▸ Work to complete
Copy the lines below verbatim, beginning at the line that contains "Next complete advisory at 500" and stopping after the line that contains "Forecaster Beven".

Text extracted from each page
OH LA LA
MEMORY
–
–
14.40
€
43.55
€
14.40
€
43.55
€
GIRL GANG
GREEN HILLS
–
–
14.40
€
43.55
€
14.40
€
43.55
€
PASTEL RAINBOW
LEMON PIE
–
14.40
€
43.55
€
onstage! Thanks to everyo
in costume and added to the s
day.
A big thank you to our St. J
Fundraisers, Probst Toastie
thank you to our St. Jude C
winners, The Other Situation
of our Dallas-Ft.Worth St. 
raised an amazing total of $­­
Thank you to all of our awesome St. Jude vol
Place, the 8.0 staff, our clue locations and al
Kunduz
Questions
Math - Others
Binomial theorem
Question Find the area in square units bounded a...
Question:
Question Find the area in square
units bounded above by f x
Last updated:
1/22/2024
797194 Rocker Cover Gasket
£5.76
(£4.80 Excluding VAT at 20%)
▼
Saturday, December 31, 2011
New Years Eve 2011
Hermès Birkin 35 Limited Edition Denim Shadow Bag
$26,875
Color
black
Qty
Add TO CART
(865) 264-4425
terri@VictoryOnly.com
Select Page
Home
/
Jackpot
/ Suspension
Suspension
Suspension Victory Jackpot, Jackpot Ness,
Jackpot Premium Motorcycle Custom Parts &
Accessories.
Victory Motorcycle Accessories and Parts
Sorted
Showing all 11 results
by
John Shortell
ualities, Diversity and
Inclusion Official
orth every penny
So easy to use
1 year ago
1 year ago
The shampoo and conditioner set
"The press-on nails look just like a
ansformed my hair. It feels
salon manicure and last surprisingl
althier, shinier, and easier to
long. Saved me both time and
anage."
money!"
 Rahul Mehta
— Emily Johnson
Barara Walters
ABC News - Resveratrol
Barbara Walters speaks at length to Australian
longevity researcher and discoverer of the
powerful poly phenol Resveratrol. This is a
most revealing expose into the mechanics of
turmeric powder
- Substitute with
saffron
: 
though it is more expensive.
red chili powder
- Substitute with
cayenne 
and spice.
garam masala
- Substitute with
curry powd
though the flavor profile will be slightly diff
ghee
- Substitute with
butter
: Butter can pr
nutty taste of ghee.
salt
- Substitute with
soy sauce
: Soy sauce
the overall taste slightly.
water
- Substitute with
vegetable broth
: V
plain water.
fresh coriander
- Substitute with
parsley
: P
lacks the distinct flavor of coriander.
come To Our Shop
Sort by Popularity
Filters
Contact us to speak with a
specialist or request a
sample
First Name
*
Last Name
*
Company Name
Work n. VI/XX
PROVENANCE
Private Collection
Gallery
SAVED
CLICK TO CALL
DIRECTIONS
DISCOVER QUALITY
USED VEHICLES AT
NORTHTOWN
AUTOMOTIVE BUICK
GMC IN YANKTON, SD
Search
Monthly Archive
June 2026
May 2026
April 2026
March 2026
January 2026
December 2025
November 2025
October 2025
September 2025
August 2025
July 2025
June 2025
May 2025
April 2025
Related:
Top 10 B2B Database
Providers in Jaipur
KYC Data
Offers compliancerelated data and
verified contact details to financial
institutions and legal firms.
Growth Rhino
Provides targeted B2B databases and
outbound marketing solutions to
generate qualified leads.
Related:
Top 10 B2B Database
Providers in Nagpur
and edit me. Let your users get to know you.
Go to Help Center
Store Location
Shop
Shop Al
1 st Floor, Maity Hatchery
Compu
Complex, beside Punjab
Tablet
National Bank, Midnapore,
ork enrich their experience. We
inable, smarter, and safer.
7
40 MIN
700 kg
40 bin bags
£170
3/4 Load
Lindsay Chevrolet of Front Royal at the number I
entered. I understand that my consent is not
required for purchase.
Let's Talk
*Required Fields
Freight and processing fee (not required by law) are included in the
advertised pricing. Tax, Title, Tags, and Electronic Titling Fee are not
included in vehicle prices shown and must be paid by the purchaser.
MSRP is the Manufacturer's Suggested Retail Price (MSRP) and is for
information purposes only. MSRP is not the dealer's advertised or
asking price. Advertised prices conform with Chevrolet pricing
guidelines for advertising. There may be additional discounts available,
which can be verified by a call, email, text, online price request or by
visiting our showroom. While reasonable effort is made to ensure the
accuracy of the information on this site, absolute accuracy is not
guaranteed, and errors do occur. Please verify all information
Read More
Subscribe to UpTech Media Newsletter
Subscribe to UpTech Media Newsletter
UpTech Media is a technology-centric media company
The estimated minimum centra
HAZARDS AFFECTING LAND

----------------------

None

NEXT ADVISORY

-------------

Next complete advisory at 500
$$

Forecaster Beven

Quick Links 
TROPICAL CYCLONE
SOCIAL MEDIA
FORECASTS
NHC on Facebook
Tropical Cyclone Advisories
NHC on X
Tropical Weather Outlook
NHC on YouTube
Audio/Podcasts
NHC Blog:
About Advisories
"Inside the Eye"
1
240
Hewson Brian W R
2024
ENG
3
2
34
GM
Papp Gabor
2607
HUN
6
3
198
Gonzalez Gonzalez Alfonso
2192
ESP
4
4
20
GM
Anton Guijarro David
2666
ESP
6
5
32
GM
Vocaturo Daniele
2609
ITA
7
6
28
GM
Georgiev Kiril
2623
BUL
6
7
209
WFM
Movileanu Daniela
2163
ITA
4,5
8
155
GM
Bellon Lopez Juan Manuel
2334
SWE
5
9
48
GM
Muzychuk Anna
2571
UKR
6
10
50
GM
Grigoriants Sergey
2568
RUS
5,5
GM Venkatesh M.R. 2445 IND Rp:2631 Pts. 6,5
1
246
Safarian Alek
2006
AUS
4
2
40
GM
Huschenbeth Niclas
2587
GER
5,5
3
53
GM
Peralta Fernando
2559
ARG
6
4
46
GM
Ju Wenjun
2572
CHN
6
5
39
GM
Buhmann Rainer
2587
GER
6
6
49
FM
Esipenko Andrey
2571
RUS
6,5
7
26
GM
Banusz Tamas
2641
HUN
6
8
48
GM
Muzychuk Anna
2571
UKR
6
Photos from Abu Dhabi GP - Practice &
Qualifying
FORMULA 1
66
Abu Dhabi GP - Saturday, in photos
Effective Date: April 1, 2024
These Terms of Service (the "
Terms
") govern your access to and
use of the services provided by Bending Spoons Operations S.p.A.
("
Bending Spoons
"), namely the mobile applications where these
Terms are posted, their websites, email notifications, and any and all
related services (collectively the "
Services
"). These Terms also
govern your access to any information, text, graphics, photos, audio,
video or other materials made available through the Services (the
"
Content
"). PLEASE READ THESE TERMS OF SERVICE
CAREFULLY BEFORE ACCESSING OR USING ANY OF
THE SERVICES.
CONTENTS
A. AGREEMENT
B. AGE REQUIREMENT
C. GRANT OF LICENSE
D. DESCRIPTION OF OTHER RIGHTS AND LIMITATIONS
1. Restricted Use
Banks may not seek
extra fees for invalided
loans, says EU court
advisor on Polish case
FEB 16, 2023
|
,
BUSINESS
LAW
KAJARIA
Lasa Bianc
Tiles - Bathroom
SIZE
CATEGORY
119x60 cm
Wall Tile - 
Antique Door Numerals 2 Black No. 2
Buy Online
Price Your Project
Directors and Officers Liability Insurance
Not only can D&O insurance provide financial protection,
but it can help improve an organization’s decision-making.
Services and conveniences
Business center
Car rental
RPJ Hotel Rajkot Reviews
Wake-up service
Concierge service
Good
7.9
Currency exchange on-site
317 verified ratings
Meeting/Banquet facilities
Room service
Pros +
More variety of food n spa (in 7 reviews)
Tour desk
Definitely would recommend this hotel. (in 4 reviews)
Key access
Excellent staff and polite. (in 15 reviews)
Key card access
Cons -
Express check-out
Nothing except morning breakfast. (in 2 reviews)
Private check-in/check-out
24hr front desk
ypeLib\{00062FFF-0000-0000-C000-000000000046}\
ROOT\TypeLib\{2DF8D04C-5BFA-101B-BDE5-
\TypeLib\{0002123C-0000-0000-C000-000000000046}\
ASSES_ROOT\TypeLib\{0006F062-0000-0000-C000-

▸ Solution to the problem
Next complete advisory at 500
$$

Forecaster Beven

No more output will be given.